**Task description:** Search the entries below for "eliminación de este producto". Give that line and all the lines after it again, exactly, through the last, without pictures.

**The data:**
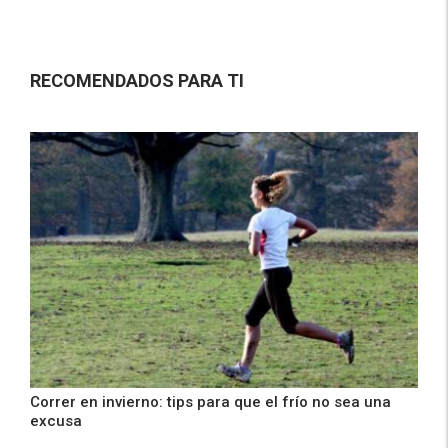
RECOMENDADOS PARA TI
Correr en invierno: tips para que el frío no sea una
excusa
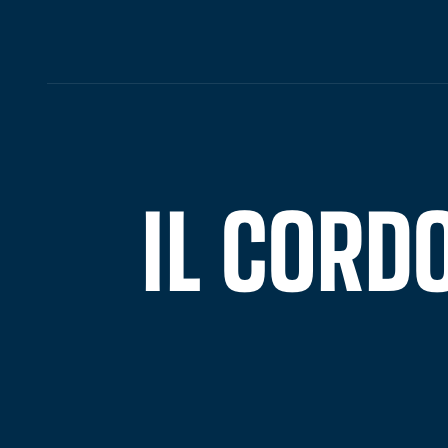
IL CORD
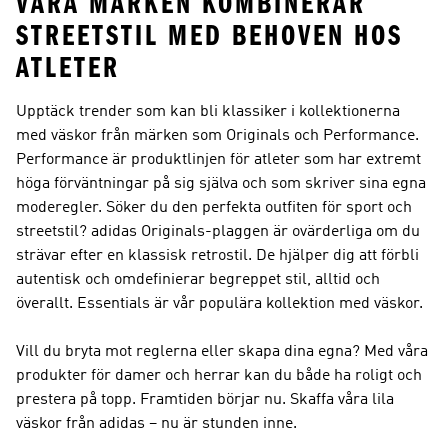
VÅRA MÄRKEN KOMBINERAR
STREETSTIL MED BEHOVEN HOS
ATLETER
Upptäck trender som kan bli klassiker i kollektionerna
med väskor från märken som Originals och Performance.
Performance
är produktlinjen för atleter som har extremt
höga förväntningar på sig själva och som skriver sina egna
moderegler. Söker du den perfekta outfiten för sport och
streetstil?
adidas Originals
-plaggen är ovärderliga om du
strävar efter en klassisk retrostil. De hjälper dig att förbli
autentisk och omdefinierar begreppet stil, alltid och
överallt. Essentials är vår populära kollektion med väskor.
Vill du bryta mot reglerna eller skapa dina egna? Med våra
produkter för damer och herrar kan du både ha roligt och
prestera på topp. Framtiden börjar nu. Skaffa våra lila
väskor från adidas – nu är stunden inne.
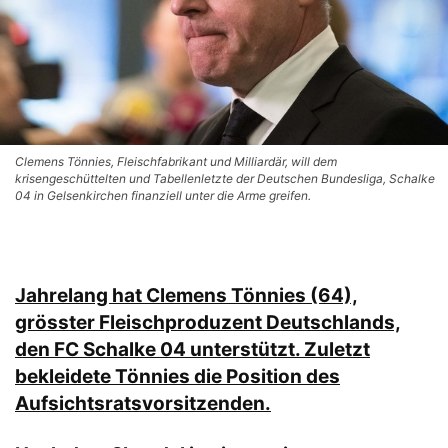
Clemens Tönnies, Fleischfabrikant und Milliardär, will dem
krisengeschüttelten und Tabellenletzte der Deutschen Bundesliga, Schalke
04 in Gelsenkirchen finanziell unter die Arme greifen.
Jahrelang hat Clemens Tönnies (64),
grösster Fleischproduzent Deutschlands,
den FC Schalke 04 unterstützt. Zuletzt
bekleidete Tönnies die Position des
Aufsichtsratsvorsitzenden.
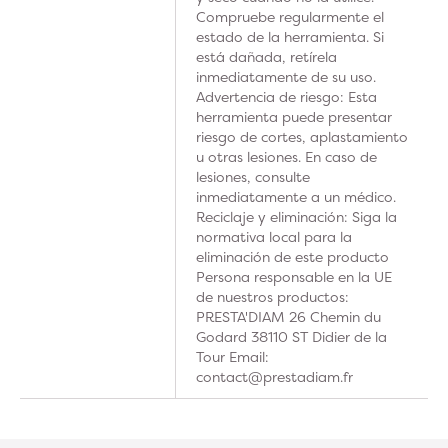
Compruebe regularmente el
estado de la herramienta. Si
está dañada, retírela
inmediatamente de su uso.
Advertencia de riesgo: Esta
herramienta puede presentar
riesgo de cortes, aplastamiento
u otras lesiones. En caso de
lesiones, consulte
inmediatamente a un médico.
Reciclaje y eliminación: Siga la
normativa local para la
eliminación de este producto
Persona responsable en la UE
de nuestros productos:
PRESTA'DIAM 26 Chemin du
Godard 38110 ST Didier de la
Tour Email:
contact@prestadiam.fr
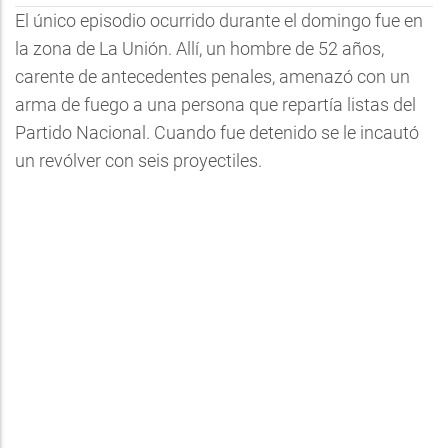
El único episodio ocurrido durante el domingo fue en
la zona de La Unión. Allí, un hombre de 52 años,
carente de antecedentes penales, amenazó con un
arma de fuego a una persona que repartía listas del
Partido Nacional. Cuando fue detenido se le incautó
un revólver con seis proyectiles.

**Solution for this task:**
eliminación de este producto
Persona responsable en la UE
de nuestros productos:
PRESTA'DIAM 26 Chemin du
Godard 38110 ST Didier de la
Tour Email:
contact@prestadiam.fr
El único episodio ocurrido durante el domingo fue en
la zona de La Unión. Allí, un hombre de 52 años,
carente de antecedentes penales, amenazó con un
arma de fuego a una persona que repartía listas del
Partido Nacional. Cuando fue detenido se le incautó
un revólver con seis proyectiles.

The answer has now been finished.